Dynamic effort training is typically limited when programming for someone new to barbell training. This is because, without a baseline level of absolute strength and muscle mass, it is unlikely a beginner can achieve the barbell velocity needed to cause the training adaptations dynamic effort training aims to cause. Even if a beginner can achieve the correct barbell velocity for a set or two, it is unlikely they can maintain the velocity throughout the workout while performing all reps safely. 

Here is the way we suggest someone new to barbell training develop their lower body strength and muscle mass:

Max Effort Lower

While we generally avoid all-out max-effort singles when dealing with total beginners, it is important to load the muscles, tendons, and joints to raise absolute strength levels and increase durability. We achieve this by implementing sets of three and five for max effort main exercise work. 

It's simple, each week, we will rotate max effort variations as we would typically, except we will perform a set of 3 or 5 reps aiming to establish or break a current 3 or 5 rep PR for whichever variation we are currently training. 

Initially, these variations are fundamental, such as barbell squats, front squats, and deadlifts using a basic barbell. After the first six to eight weeks of training, it is wise to begin rotating in a specialty bar or two.
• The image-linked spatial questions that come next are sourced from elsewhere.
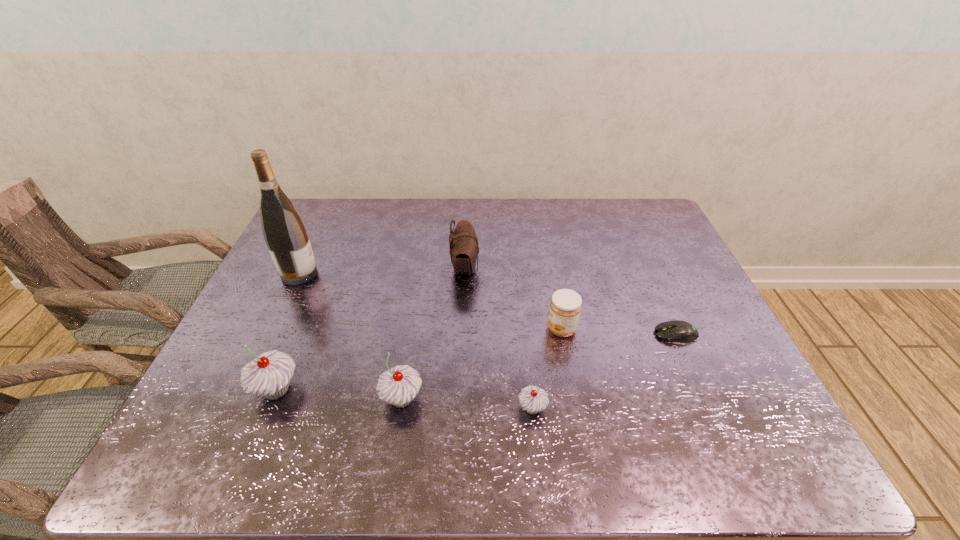
Identify the location of free point located 0.160m on the wheel side of the shortest object. (592, 334).

Find the location of a particular element. The height and width of the screenshot is (540, 960). cupcake that is at the left edge is located at coordinates (269, 375).

The image size is (960, 540). Find the location of `wine bottle that is positioned at the left edge`. wine bottle that is positioned at the left edge is located at coordinates (284, 231).

This screenshot has width=960, height=540. What are the coordinates of `object at the right edge` in the screenshot? It's located at (678, 331).

The height and width of the screenshot is (540, 960). Identify the location of object located at the near left corner. coord(269,375).

The width and height of the screenshot is (960, 540). Identify the location of free location at the far edge of the desktop. (407, 229).

Where is `free spot at the near edge of the desktop`? The image size is (960, 540). free spot at the near edge of the desktop is located at coordinates (564, 412).

In the image, there is a desktop. Where is `free space at the left edge`? This screenshot has height=540, width=960. free space at the left edge is located at coordinates (261, 303).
The SSB or bow bar is ideal. You can also add exercise variations such as box squats or deficit deadlifts. 

The priority is familiarizing yourself with the basic movements and building the baseline strength and coordination necessary to feel confident handling a heavy barbell. As you begin to feel comfortable, you can start increasing the intensity or difficulty of the exercises. 
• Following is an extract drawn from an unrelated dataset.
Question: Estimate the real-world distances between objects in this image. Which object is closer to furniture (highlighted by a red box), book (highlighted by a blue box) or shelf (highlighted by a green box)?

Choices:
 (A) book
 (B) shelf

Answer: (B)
The time it takes for someone to feel ready to advance in training will vary from athlete to athlete. It is important to go at your own pace and to build confidence in executing the basic lifts. However, do not let fear take over and limit your ability to improve. Basic exercises will only provide beneficial training adaptations for so long; you must introduce new stimuli at some point. 

Repeated Effort Lower

In place of conventional dynamic effort training days, we will utilize the 5 x 5 set and rep scheme for controlled repetitions when training beginners. The objective here is simple, accrue as much volume as possible while developing the technical skills necessary to continue to more advanced training methods. 

Same as with max effort work, we will initially only use a basic barbell and advance onto the SSB or bow bar as skill with the basic barbell improves. We do this for the same reason we eventually implement specialty bars for max effort work; the training stimuli must change for adaptations to continue. 

We will still use a three-week wave format. However, we do not escalate based on percentages, considering a beginner will not have the experience or max lifts established to ensure the percentages make the training worthwhile. 

We choose a first-week weight we know the athlete will have no problem moving. Then, when the next week rolls around, we will add another 5-15lbs to the barbell depending on what we decide is tolerable. Once one three-week wave is completed, we will begin the next three-week wave using the second week's weight from the previous three-week wave. 

Start Simple

Conjugate Method training can be as straightforward or as complex as you want to make it. As we know, the more advanced an athlete becomes, the more specific the training must be. As a beginner, you can benefit from practically any level of weight training. 

You want to focus on getting the greatest amount of training adaptation out of the least amount of training variation. Not only does this ensure you get maximum benefits from the exercises you choose, it gives you the time needed to develop good technical skills with the basic lifts. Advancing your training without being physically prepared will only set you back further. 

It is a great choice to begin strength training. Using Conjugate Method theory and training structure to design your programs is even better. Just make sure you make the necessary edits to the program to allow yourself to get the most benefit from your training. Pay your dues, and enjoy the process.